Альбом — с польского фронта. Там были очень хорошие — «чистые», говорил Флис, — снимки разрушенных городов, сожженных деревень, трупы солдат, женщин, детей. «Много таких всяких снимков», что сам герр лейтенант снимал, а что снимали другие его аппаратом. То он, герр лейтенант, на марше, верхом, впереди своей батареи. То он рукой команду подает: «Огонь!» То он потом смотрит, любуется, что натворил. Руины, трупы — и он среди них.
— Эти снимки, — рассказывал наш бубнила, — ну, те, где он сам, Горст поувеличивал, пять штук даже под стеклом привез, в рамочках таких… И поразвесил в доме. Один так прямо над кроватью у Кетте, в самых головах… А она…
— Мол-чать! Ты мне… — Антони, у печки, вскочил. — Он твоим горем… кровью нашей — стены свои…
Антони даже задохнулся.
Мордатый Флис на нарах осел глубже в солому, сгорбился. Умолк.
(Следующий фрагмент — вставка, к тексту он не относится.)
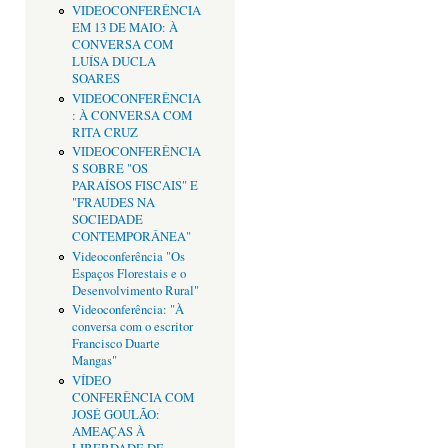
VIDEOCONFERÊNCIA
EM 13 DE MAIO: À
CONVERSA COM
LUÍSA DUCLA
SOARES
VIDEOCONFERÊNCIA
: À CONVERSA COM
RITA CRUZ
VIDEOCONFERÊNCIA
S SOBRE "OS
PARAÍSOS FISCAIS" E
"FRAUDES NA
SOCIEDADE
CONTEMPORÂNEA"
Videoconferência "Os
Espaços Florestais e o
Desenvolvimento Rural"
Videoconferência: "À
conversa com o escritor
Francisco Duarte
Mangas"
VÍDEO
CONFERÊNCIA COM
JOSÉ GOULÃO:
AMEAÇAS À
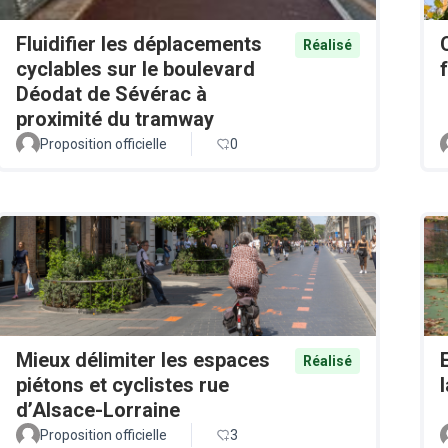
Fluidifier les déplacements
Réalisé
cyclables sur le boulevard
Déodat de Sévérac à
proximité du tramway
Proposition officielle
0
Mieux délimiter les espaces
Réalisé
piétons et cyclistes rue
d’Alsace-Lorraine
Proposition officielle
3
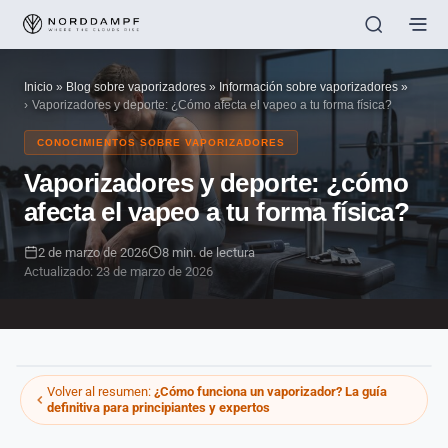
Inicio
»
Blog sobre vaporizadores
»
Información sobre vaporizadores
»
Vaporizadores y deporte: ¿Cómo afecta el vapeo a tu forma física?
CONOCIMIENTOS SOBRE VAPORIZADORES
Vaporizadores y deporte: ¿cómo
afecta el vapeo a tu forma física?
2 de marzo de 2026
8 min. de lectura
Actualizado: 23 de marzo de 2026
Volver al resumen:
¿Cómo funciona un vaporizador? La guía
definitiva para principiantes y expertos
И смотрит на Антони, на нас, будто впервые понял, что он — еще здесь, что он — один против всех…
Потом все пошло по-прежнему, когда он снова оправился, — назавтра, вообще в дальнейшем, — а в тот вечер он свял и раскис, как дерьмо. Прямо гадко глядеть. Впрочем, и потом он не стал лучше, только затаился. Но это — позднее…
А в ту ночь, когда все уже спали, а я проснулся, как от толчка, Антони все еще сидел у печки. Я встал и подошел к нему. Сел рядом, на другой табуретке. Антони мусолил-потягивал свою трубочку, хотя она, кажется, уже давно не дымила, и пек на раскаленной докрасна печке нарезанную лепестками картошку.